* **Your objective**
In the forum post on speech servers, reproduce the passage between "i386 Ubuntu Karmic: Intel" and "with other apps.", inclusive, switching "soundcard" to "sound card".

(Document segment Opens)

[Date Prev][Date Next][Thread Prev][Thread Next][Date Index][Thread Index]

Re:Current status of speech servers, and ideas wanted

Just a few comments.....

* There is considerable complexity in Linux sound architectures at this time -
  especially with distros now installing pulseaudio by default. 

* Many users are able to get the current servers working well. I currently
  have three different systems working with three different sound cards on
  three different linux  distributions

    i386 Debian Testing/unstable: SB Audigy 4 sound card, pulseaudio, alsa, 
    outloud, espeak, emacs23 and latest svn emacspeak.

    i386 Ubuntu Karmic: Intel HDA soundcard, pulseaudio, alsa, outloud,
    espeak, emacs23, svn emacspeak

    ia_64 Ubuntu Karmic: SB Audigy SE (CA0106) soundcard and Intel HDA
    soundcard, pulseaudio, alsa, espeak, emacs24, svn emacspeak. 

On all of these systems, I've created a system specific .asoundrc file. On the
Debian box, I've actually created a specific outloud pcm that points to one
channel, modified the outloud source to use that pcm rather than the default.
I did this because I found witht eh audigy 4 card, I couldn't get a dmix
config that worked well with outloud and didn't cause issues with other apps.
Essentially, this keeps them separate and prevents issues with alsa outloud
and pulseaudio. both outloud nd espeak work well on this system

On the i386 Ubuntu system, I have a .asoundrc file so that I can have outloud
and auditory icons (the HDA soundcard is not multi-channel capable). I do
still get contention with pulseaudio at times and haven't quite got that
working correctly. Espeak has some issues, but I've not looked into them yet.

On the ia_64 ubuntu karmic system, I have espeak running. This system is only
a week old and I'm still getting things configured correctly. I've had some
issues with getting espeak to work well. Initially, it was cutting off the
last parts of the output or only reading small bit of th line. I fixed this by
installing a .asoundrc file with the dmix plugin and setting rate, buffer
size, period time etc. There is some contention with pulse still and I'm
having some problems getting it to work consistently i.e. all sound programs
working well. This is partly due to pulseaudio getting confused over the two
sound cards, partly me getting to understand pulse and partly just getting
everything tweaked correclty. However, I do have emacspeak workinig well with
espeak, including auditory icons. I suspect once I get pulseaudio sorted out,
it will be fine.

(Document segment Closes)
(Recorded data Opens)

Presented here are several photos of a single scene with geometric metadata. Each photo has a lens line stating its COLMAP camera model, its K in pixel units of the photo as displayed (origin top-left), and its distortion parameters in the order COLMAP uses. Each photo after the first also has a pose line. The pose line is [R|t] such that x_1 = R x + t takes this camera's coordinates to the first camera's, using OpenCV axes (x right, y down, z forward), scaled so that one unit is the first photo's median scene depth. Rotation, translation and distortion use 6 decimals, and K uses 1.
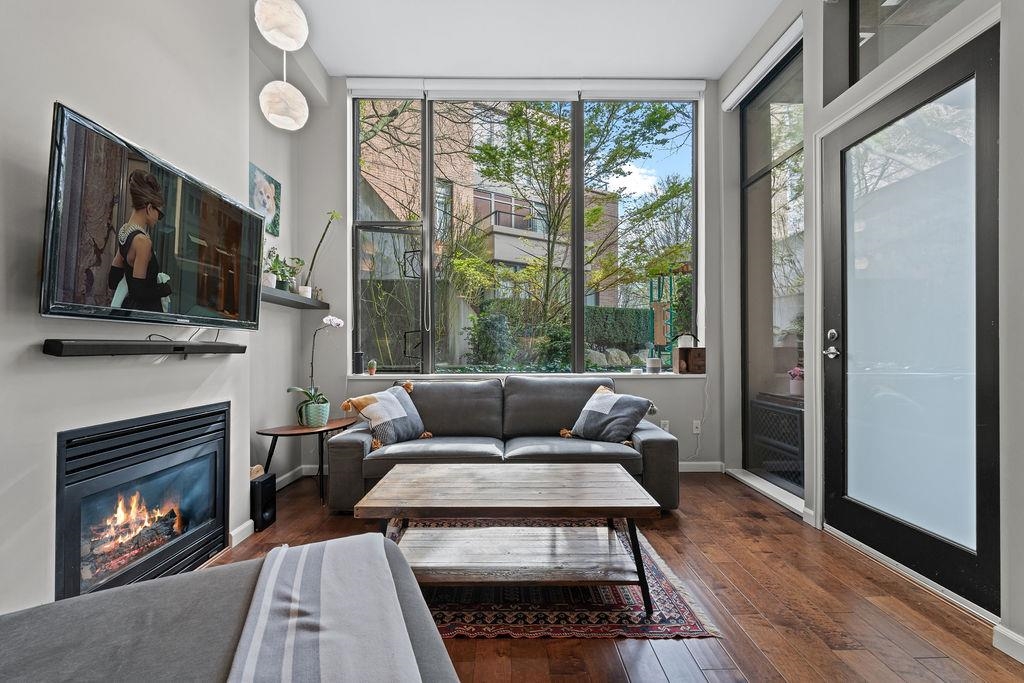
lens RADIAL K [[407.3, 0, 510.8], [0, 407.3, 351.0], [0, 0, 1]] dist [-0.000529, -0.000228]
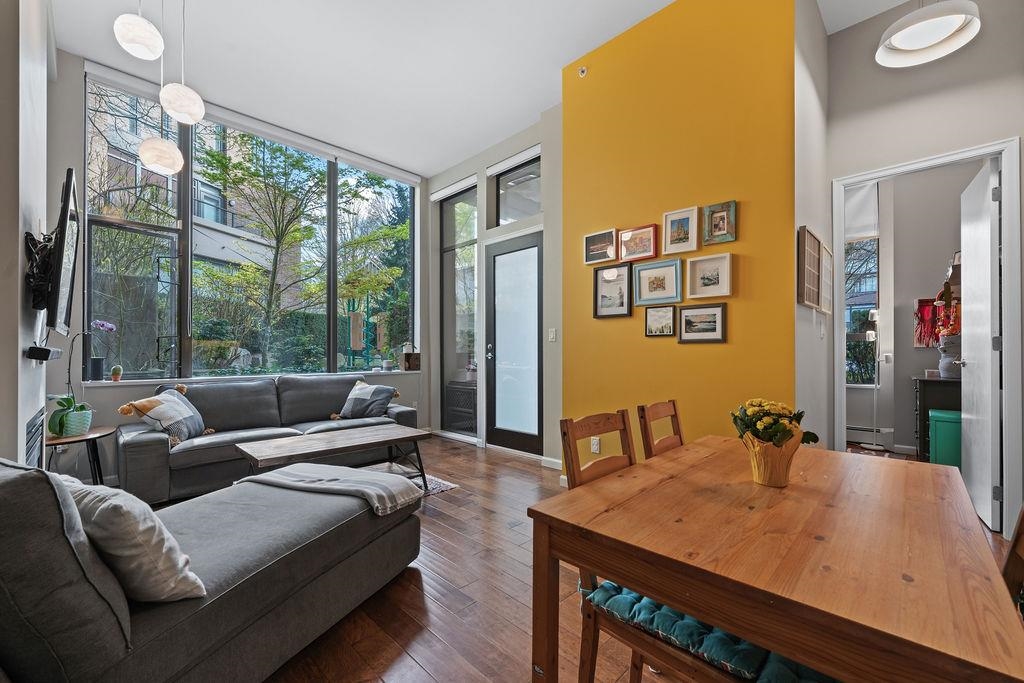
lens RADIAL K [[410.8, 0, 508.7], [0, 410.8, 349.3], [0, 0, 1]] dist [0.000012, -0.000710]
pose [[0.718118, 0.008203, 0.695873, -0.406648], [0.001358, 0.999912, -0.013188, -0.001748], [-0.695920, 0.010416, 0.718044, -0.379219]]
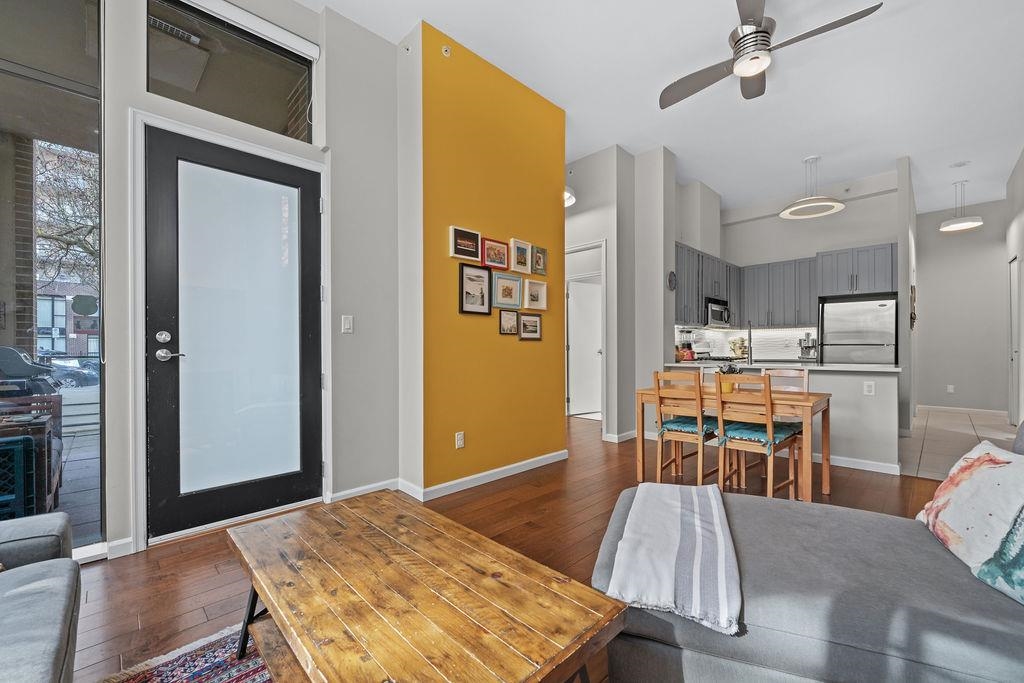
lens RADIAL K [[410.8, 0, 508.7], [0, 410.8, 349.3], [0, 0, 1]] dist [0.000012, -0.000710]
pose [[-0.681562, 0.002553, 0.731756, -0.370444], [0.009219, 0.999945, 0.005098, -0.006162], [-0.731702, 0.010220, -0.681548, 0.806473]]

(Recorded data Closes)

* **Solution for this task**
i386 Ubuntu Karmic: Intel HDA sound card, pulseaudio, alsa, outloud,
    espeak, emacs23, svn emacspeak

    ia_64 Ubuntu Karmic: SB Audigy SE (CA0106) sound card and Intel HDA
    sound card, pulseaudio, alsa, espeak, emacs24, svn emacspeak. 

On all of these systems, I've created a system specific .asoundrc file. On the
Debian box, I've actually created a specific outloud pcm that points to one
channel, modified the outloud source to use that pcm rather than the default.
I did this because I found witht eh audigy 4 card, I couldn't get a dmix
config that worked well with outloud and didn't cause issues with other apps.